Empiezo textos y no los termino. Lo que sí termino
es el impulso narcisista del habla. Callo. No me complace escucharme. Sin
embargo continúo anhelando la construcción de un Yo textual, fruto, imagino, de
una vanidad escolar, primigenia y afectiva. Mi mamá me mima.
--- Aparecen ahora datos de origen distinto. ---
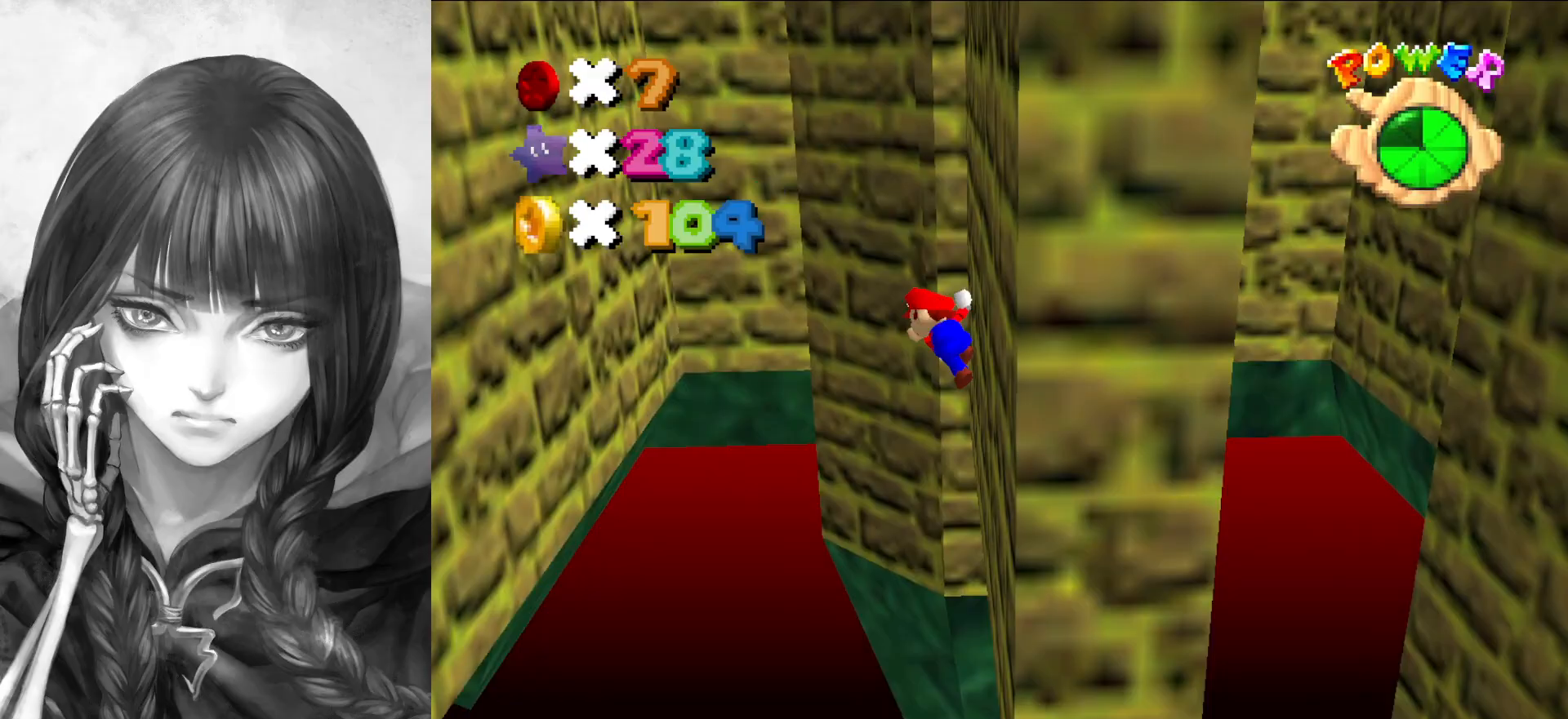
{"buttons": ["A"], "left_stick": "up-left", "events": []}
Mi próximo paso será corregir el falso camino de la
expresión correcta y veraz. Dejar de someterme a aquello que me habla al tiempo
que suprimir el ideal autónomo del hablar. Es decir, debo constituirme en un
espacio donde pueda descartar tanto la posibilidad de lo remañido como de lo
original. Ensayar una forma de habla donde el silencio esté implícito. Bordear
la sátira Cantinflesca*, mirando, al mismo tiempo, hacia la idea que María
Zambrano nos expone: “La palabra entonces no es necesaria, pues que el
sujeto se es presente a sí mismo y a quien lo percibe. Es el silencio diáfano
donde se da la pura presencia”.
*Mario Fortino Alfonso Moreno Reyes (Cantinflas).